**Selected extract**:
------------

Devin Funchess will likely be the first Michigan player selected in this year’s NFL Draft

As the NFL Draft approaches on Thursday, Friday, and Saturday, we are bound to see a couple Michigan players’ names called. From 2009-2014, Michigan has been going back and forth between having two and three players drafted (LINK). If that trend continues, just two of these players will be selected. Linked to each player’s name is their senior profile, in which I detail some of their workout numbers and a projection.

Devin Funchess, WR: Funchess is the one guy who might sniff the first round, but it would take a leap of faith by a daring team. A wide receiver with a tight end body, he has never been a plus blocker despite being much taller and heavier than the corners and safeties he has faced. When Michigan actually played him at tight end during his freshman and sophomore seasons, he was downright terrible as a blocker. However, he is large and fairly fast and has a 38.5″ vertical. I would not advise a team to take him as a tight end because he doesn’t have the blocking chops, but he’s a guy who can be a mismatch problem for a team that likes to be creative and use multiple tight ends.
My wild guess: 2nd round (#44 overall) to the New Orleans Saints.
Other good fits: Denver Broncos, Houston Texans, New England Patriots

Hit the jump for a rundown of Michigan’s other draft-eligible players.

Jake Ryan, LB: Ryan is a guy who could play SAM linebacker in a 4-3, inside linebacker in a 3-4, or outside linebacker in a 3-4. Personally, I like him on the edge in a 3-4 system, where he can use his playmaking skills to keep contain, rush the passer, and make things happen. He does not have great measurables and doesn’t have a ton of experience on the inside, but if a team is willing to spend some time developing him, I think he could be one of those guys who develops into a starting-caliber inside linebacker, too. Ryan also holds some value as a guy who could be an asset on special teams.

------------

**Task description**: Pick up the Michigan draft preview after the Jake Ryan paragraph and keep going with the rest of its player rundown.

**Dataset rows**:
------------

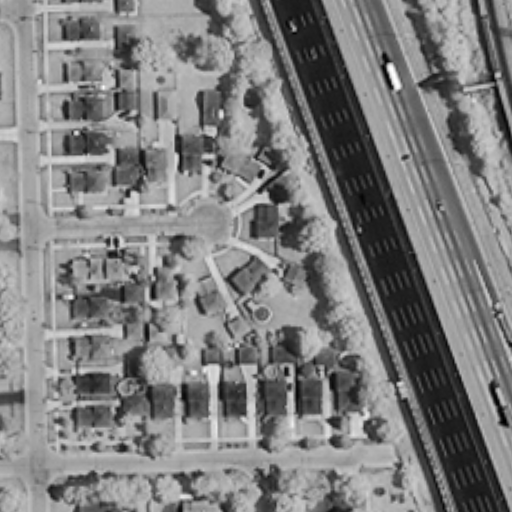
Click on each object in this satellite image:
building: (72, 0)
building: (123, 5)
road: (10, 6)
road: (345, 13)
building: (80, 27)
building: (124, 35)
railway: (498, 51)
railway: (492, 67)
building: (81, 70)
building: (125, 76)
building: (124, 99)
building: (164, 103)
building: (208, 106)
building: (83, 107)
building: (86, 142)
building: (189, 151)
building: (266, 153)
building: (126, 154)
building: (237, 163)
building: (153, 164)
building: (124, 175)
building: (84, 180)
building: (277, 186)
road: (435, 197)
building: (265, 219)
road: (115, 222)
road: (431, 242)
road: (27, 255)
road: (372, 256)
building: (95, 267)
building: (248, 273)
building: (293, 273)
building: (164, 282)
building: (130, 291)
building: (207, 293)
building: (88, 307)
building: (235, 325)
building: (132, 328)
building: (155, 330)
building: (89, 344)
building: (281, 351)
building: (245, 353)
building: (171, 354)
building: (209, 354)
building: (321, 354)
building: (90, 382)
building: (346, 390)
building: (233, 394)
building: (309, 395)
building: (273, 396)
building: (196, 398)
building: (160, 399)
building: (130, 404)
building: (92, 415)
road: (206, 456)
road: (16, 460)
road: (258, 483)
building: (327, 503)
building: (199, 505)
building: (96, 506)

------------

**Answer to the exercise**:
My wild guess: 3rd round (#74 overall) to the New York Giants
Other good fits: Arizona Cardinals, Green Bay Packers, Houston Texans

Frank Clark, DE: I did not do a senior profile for Clark, whose domestic abuse issues got him kicked off the team late in his senior year. Clark is a big character risk, as he has had multiple run-ins with the law during his college career. As much as you hope guys overcome these issues, my view is that if it costs Clark a job, there is quite possibly someone more deserving who can take the hundreds of thousands of dollars (or millions of dollars) that he would potentially earn. He was a fairly consistent player during the second half of his junior season in 2013 and then most of 2014, but he was never consistently great and the production didn’t match up to the practice hype. I think he has probably maxed out his frame at a little over 270 lbs. and he’s only 6’2″, so he might be somewhat limited. A team might want to trim off a little weight and make him a 3-4 rush linebacker, or a 4-3 team could use him as a weakside end. I think his inconsistency and lack of elite athleticism will hinder him, if not his off-the-field issues.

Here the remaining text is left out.